这里说的单帧数据可以是单张图片或者nuScenes格式的6张环视图片,之所以说一帧,是对应点云的概念,实际做3D目标检测尤其是雷视融合推理时一般都是以点云帧的频率为时间单位进行推理(在获取一帧点云的同时获取一张或多张图片(取决于有几个摄像头),前融合的话是将点云和图像的数据做数据融合后输入模型或直接输入模型由模型内部抽取特征做特征融合,后融合的话是将点云和图像分别输入不同的模型推理,再对模型各自的结果进行融合处理)。

上面的代码由于是以DETR3D官方代码为基础的,所以和mmdetection3D后来集成DETR3D的实现代码不同,对比两者代码可以发现,mmdetection3D将DETR3D官方代码里的一些数据预处理环节的实现代码都移走了,在模型内部单独提供了一个Det3DDataPreprocessor类来进行一些公共处理,总体的配置文件和实现思路还是比较类似,毕竟DETR3D官方是在mmdetection3D的早期版本基础上开发的,例如两者的detr3d_r101_gridmask.py配置文件里面有些配置不同,但是思路是相似的:

mmdetection3d/projects/DETR3D/configs/detr3d_r101_gridmask.py

model = dict(
    type='DETR3D',
    use_grid_mask=True,
    data_preprocessor=dict(
        type='Det3DDataPreprocessor', **img_norm_cfg, pad_size_divisor=32),
    img_backbone=dict(
        type='mmdet.ResNet',
        depth=101,
        num_stages=4,
        out_indices=(0, 1, 2, 3),
        frozen_stages=1,
        norm_cfg=dict(type='BN2d', requires_grad=False),
        norm_eval=True,
        style='caffe',
        dcn=dict(type='DCNv2', deform_groups=1, fallback_on_stride=False),
        stage_with_dcn=(False, False, True, True)),
    img_neck=dict(
        type='mmdet.FPN',
        in_channels=[256, 512, 1024, 2048],
        out_channels=256,
        start_level=1,
        add_extra_convs='on_output',
        num_outs=4,
        relu_before_extra_convs=True),
    pts_bbox_head=dict(
        type='DETR3DHead',
        num_query=900,
        num_classes=10,
        in_channels=256,
        sync_cls_avg_factor=True,
        with_box_refine=True,
        as_two_stage=False,
        transformer=dict(
            type='Detr3DTransformer',
            decoder=dict(
                type='Detr3DTransformerDecoder',
                num_layers=6,
                return_intermediate=True,
                transformerlayers=dict(
                    type='mmdet.DetrTransformerDecoderLayer',
                    attn_cfgs=[
                        dict(
                            type='MultiheadAttention',  # mmcv.

问题:
1. 判断下列各项陈述是否与上文关于DETR3D的节选相符，逐项回答"是"或"否"，并原样引用节选中起决定作用的语句：(a) 后融合是将点云和图像分别输入不同模型推理，再融合各模型的结果；(b) mmdetection3D将DETR3D官方代码中的数据预处理实现保留在原处；(c) 配置文件中num_query的取值为900。
2. 从上文关于DETR3D的节选所示最后一行之后续写该配置代码。

[数据集条目]

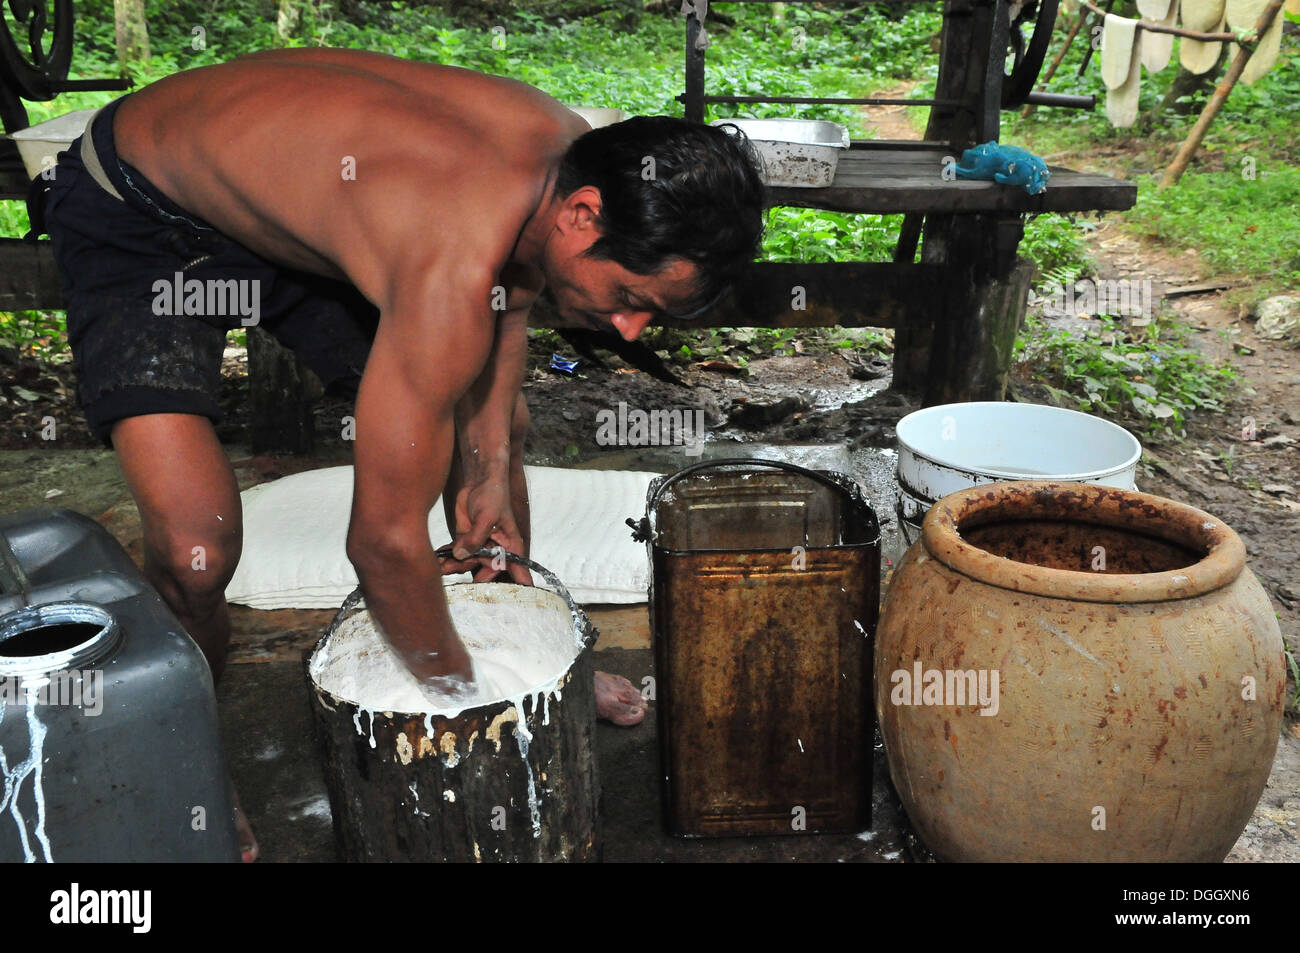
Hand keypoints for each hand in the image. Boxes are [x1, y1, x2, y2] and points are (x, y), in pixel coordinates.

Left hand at [441, 465, 532, 584]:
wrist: (479, 481)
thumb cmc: (493, 495)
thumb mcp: (487, 517)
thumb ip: (475, 538)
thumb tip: (461, 556)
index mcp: (510, 546)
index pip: (518, 571)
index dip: (518, 588)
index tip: (514, 603)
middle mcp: (496, 550)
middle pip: (486, 571)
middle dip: (470, 574)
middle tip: (452, 571)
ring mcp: (480, 546)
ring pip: (468, 564)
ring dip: (454, 565)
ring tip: (442, 565)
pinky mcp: (466, 540)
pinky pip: (456, 554)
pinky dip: (447, 556)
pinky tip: (438, 557)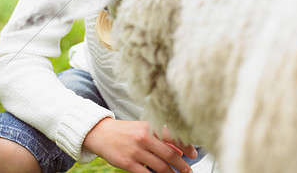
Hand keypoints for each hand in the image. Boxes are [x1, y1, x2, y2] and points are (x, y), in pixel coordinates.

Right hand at [83, 117, 197, 172]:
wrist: (103, 134)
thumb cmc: (127, 131)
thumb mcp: (144, 129)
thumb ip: (160, 138)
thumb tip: (179, 149)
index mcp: (150, 127)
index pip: (173, 136)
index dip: (186, 146)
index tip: (193, 153)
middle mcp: (145, 138)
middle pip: (170, 154)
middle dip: (182, 164)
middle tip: (189, 170)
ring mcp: (136, 151)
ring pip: (160, 166)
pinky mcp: (128, 163)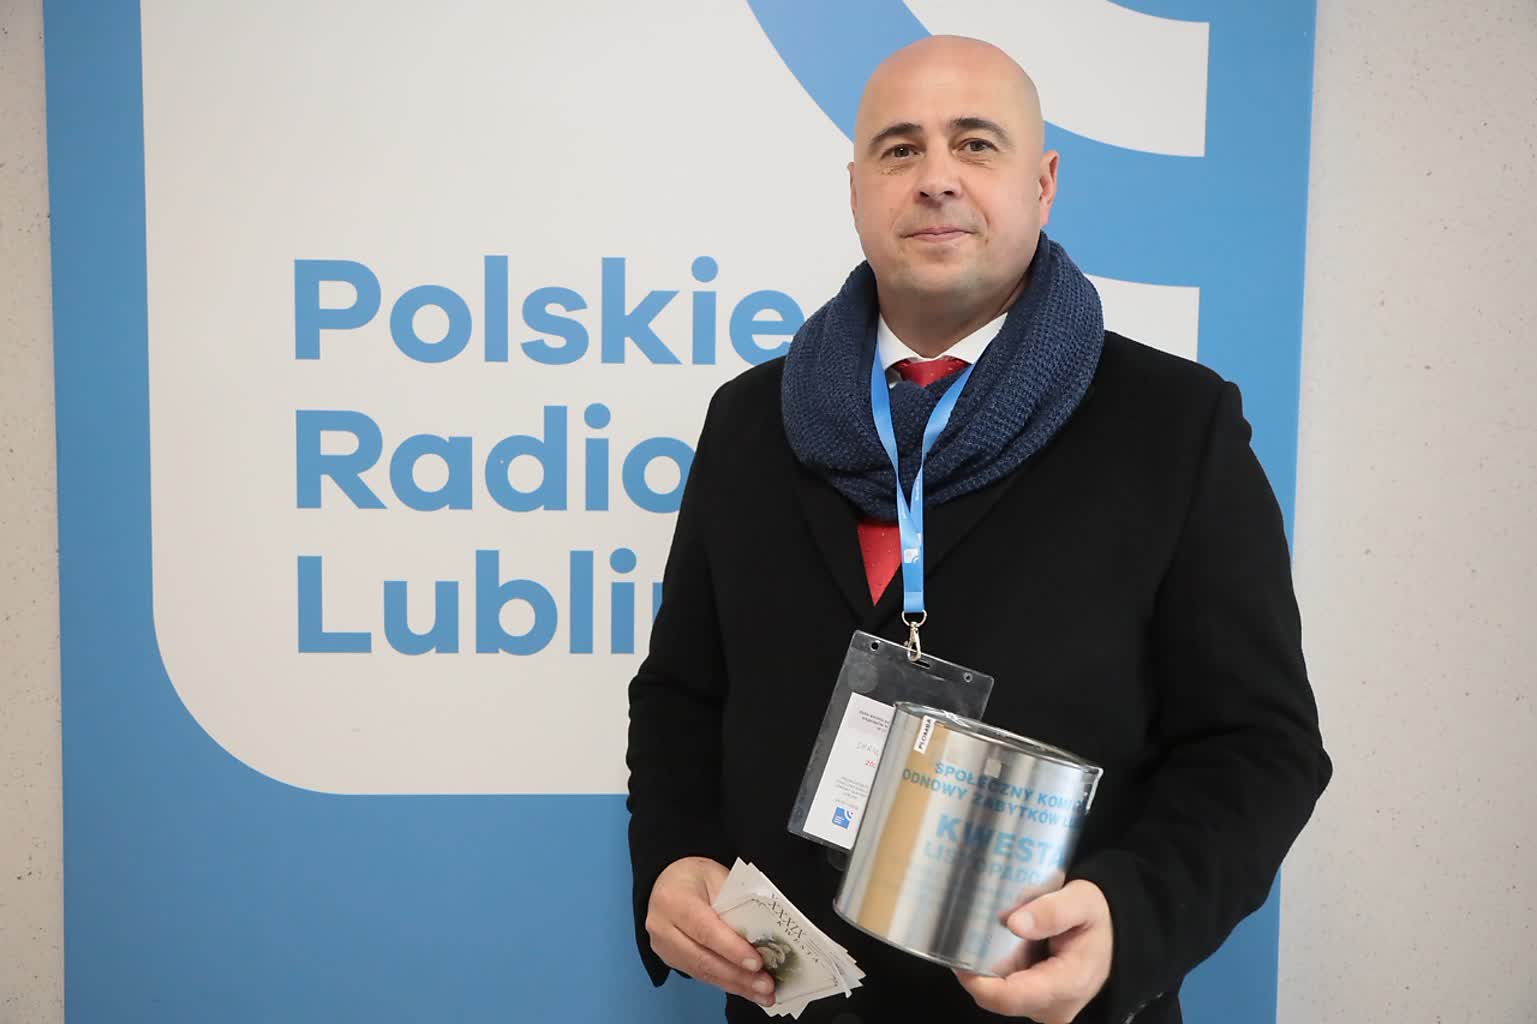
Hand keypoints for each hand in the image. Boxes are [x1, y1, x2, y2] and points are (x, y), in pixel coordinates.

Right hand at [645, 856, 777, 1007]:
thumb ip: (736, 903)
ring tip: (763, 993)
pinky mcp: (670, 960)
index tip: (757, 964)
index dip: (732, 949)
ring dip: (736, 985)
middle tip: (766, 986)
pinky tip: (747, 989)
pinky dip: (726, 983)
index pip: (705, 930)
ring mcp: (663, 948)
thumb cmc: (697, 878)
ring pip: (702, 972)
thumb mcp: (718, 877)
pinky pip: (701, 975)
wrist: (669, 881)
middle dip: (738, 976)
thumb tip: (763, 936)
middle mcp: (662, 927)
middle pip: (703, 958)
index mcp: (673, 900)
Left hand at [954, 880, 1113, 1022]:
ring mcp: (1047, 1009)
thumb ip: (1052, 911)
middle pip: (1000, 997)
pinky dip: (999, 971)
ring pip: (1001, 996)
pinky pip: (1008, 992)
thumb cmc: (1099, 918)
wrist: (1117, 935)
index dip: (978, 982)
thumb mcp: (1082, 902)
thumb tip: (1014, 923)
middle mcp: (1055, 1007)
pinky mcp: (1039, 1004)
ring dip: (988, 969)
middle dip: (978, 970)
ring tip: (983, 935)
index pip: (1011, 997)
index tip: (957, 958)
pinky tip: (997, 946)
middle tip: (965, 934)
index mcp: (1067, 984)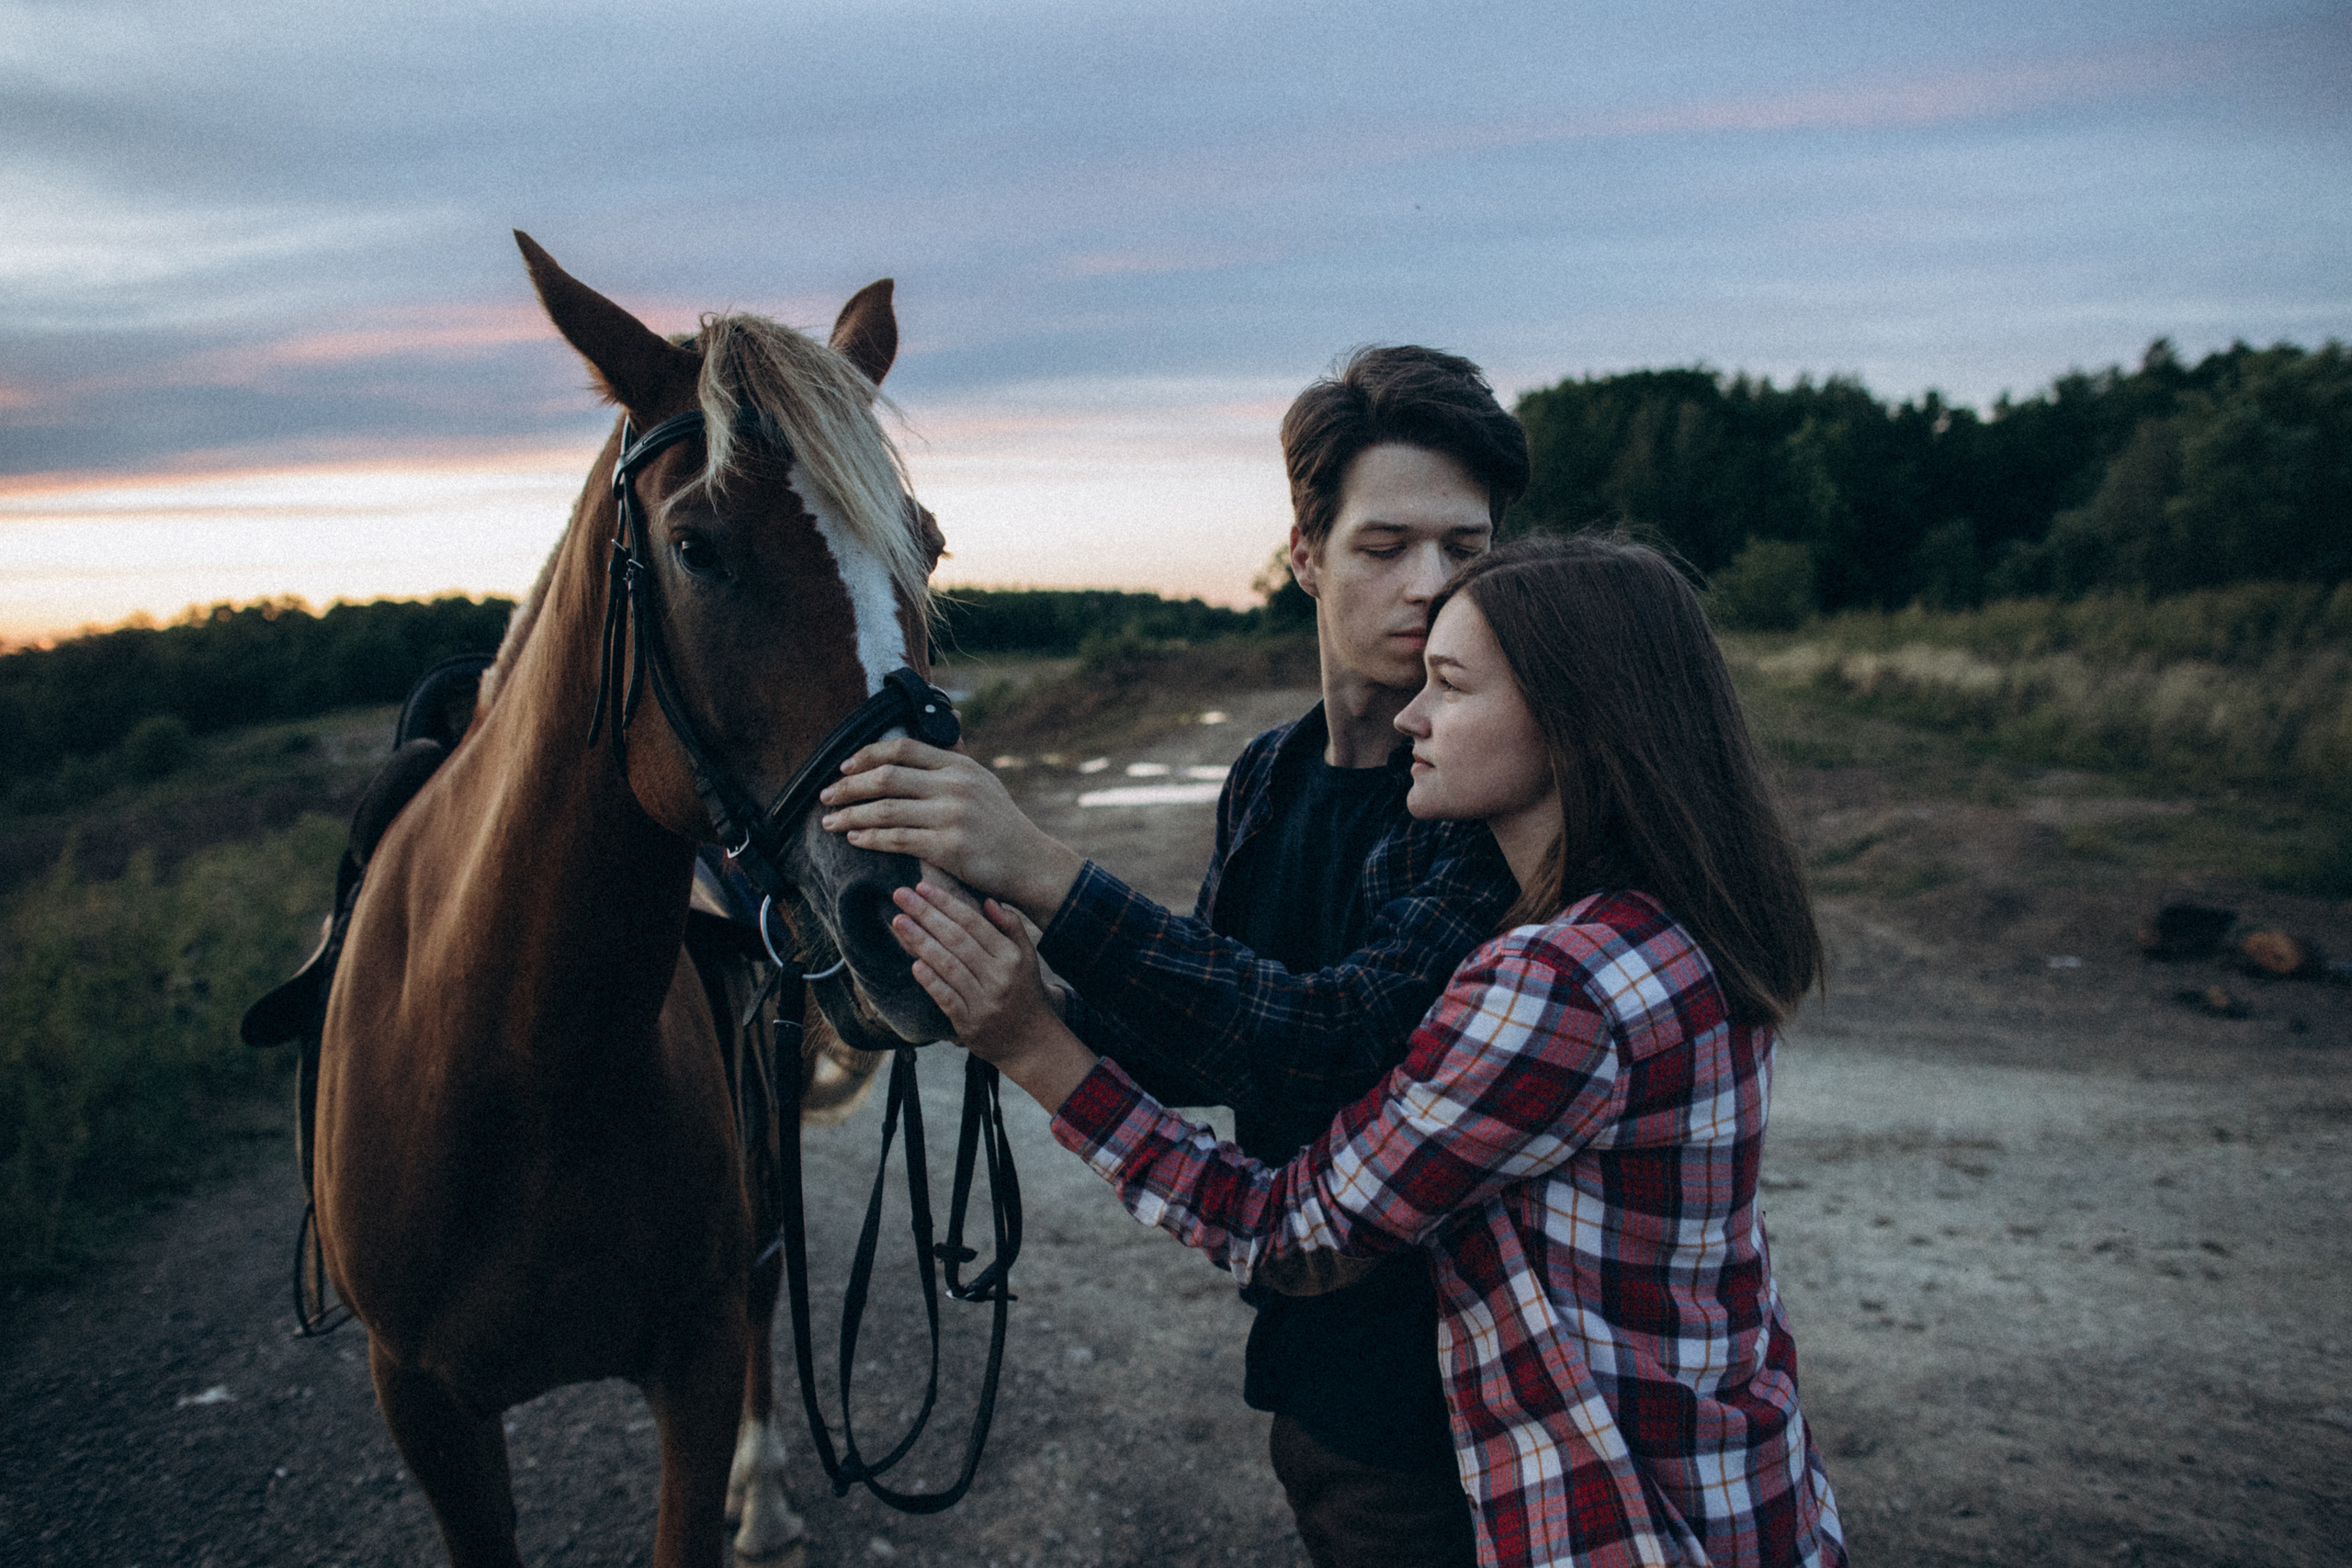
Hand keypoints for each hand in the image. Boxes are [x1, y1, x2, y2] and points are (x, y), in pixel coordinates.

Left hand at [820, 738, 1083, 923]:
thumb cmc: (1000, 823)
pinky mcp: (948, 847)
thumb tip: (935, 728)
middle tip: (826, 796)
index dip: (867, 755)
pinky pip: (896, 839)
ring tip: (831, 821)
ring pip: (886, 810)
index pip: (902, 748)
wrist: (1029, 862)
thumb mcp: (982, 781)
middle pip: (887, 777)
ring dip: (851, 815)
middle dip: (848, 787)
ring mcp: (952, 816)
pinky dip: (870, 837)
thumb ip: (952, 759)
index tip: (844, 767)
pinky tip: (855, 838)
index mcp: (959, 765)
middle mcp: (955, 785)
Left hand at [889, 882, 1098, 1112]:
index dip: (946, 903)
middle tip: (900, 895)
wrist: (1032, 1043)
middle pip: (957, 940)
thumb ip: (1011, 927)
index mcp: (1011, 957)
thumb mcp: (1027, 957)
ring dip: (921, 942)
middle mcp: (998, 977)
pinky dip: (930, 981)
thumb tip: (987, 901)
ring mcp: (983, 1002)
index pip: (974, 923)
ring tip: (899, 921)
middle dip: (927, 914)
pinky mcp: (969, 1024)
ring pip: (949, 966)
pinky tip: (914, 964)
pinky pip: (946, 998)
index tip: (922, 887)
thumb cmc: (1024, 993)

解答:
1.
(a) 是。"后融合的话是将点云和图像分别输入不同的模型推理,再对模型各自的结果进行融合处理"
(b) 否。"mmdetection3D将DETR3D官方代码里的一些数据预处理环节的实现代码都移走了"
(c) 是。"num_query=900,"

2.
                            embed_dims=256,
                            num_heads=8,
                            dropout=0.1),
                        dict(
                            type='Detr3DCrossAtten',
                            pc_range=point_cloud_range,
                            num_points=1,
                            embed_dims=256)
                    ],
                    feedforward_channels=512,
                    ffn_dropout=0.1,
                    operation_order=('self_attn', 'norm', 'cross_attn', 'norm',
                                     'ffn', 'norm')))),
        bbox_coder=dict(
            type='NMSFreeCoder',
            post_center_range=[-61.2, -61.2, -10.0, 61.2, 61.2, 10.0],
            pc_range=point_cloud_range,
            max_num=300,
            voxel_size=voxel_size,
            num_classes=10),
        positional_encoding=dict(
            type='mmdet.SinePositionalEncoding',
            num_feats=128,
            normalize=True,
            offset=-0.5),
        loss_cls=dict(
            type='mmdet.FocalLoss',
            use_sigmoid=True,
            gamma=2.0,
            alpha=0.25,
            loss_weight=2.0),
        loss_bbox=dict(type='mmdet.L1Loss', loss_weight=0.25),
        loss_iou=dict(type='mmdet.GIoULoss', loss_weight=0.0)),
    # model training and testing settings
    train_cfg=dict(
        pts=dict(
            grid_size=[512, 512, 1],
            voxel_size=voxel_size,
            point_cloud_range=point_cloud_range,
            out_size_factor=4,
            assigner=dict(
                type='HungarianAssigner3D',
                cls_cost=dict(type='mmdet.FocalLossCost', weight=2.0),
                reg_cost=dict(type='BBox3DL1Cost', weight=0.25),
                # ↓ Fake cost. This is just to get compatible with DETR head
                iou_cost=dict(type='mmdet.IoUCost', weight=0.0),
                pc_range=point_cloud_range))))

dataset_type = 'NuScenesDataset'
data_root = 'data/nuscenes/'

test_transforms = [
    dict(
        type='RandomResize3D',
        scale=(1600, 900),
        ratio_range=(1., 1.),
        keep_ratio=True)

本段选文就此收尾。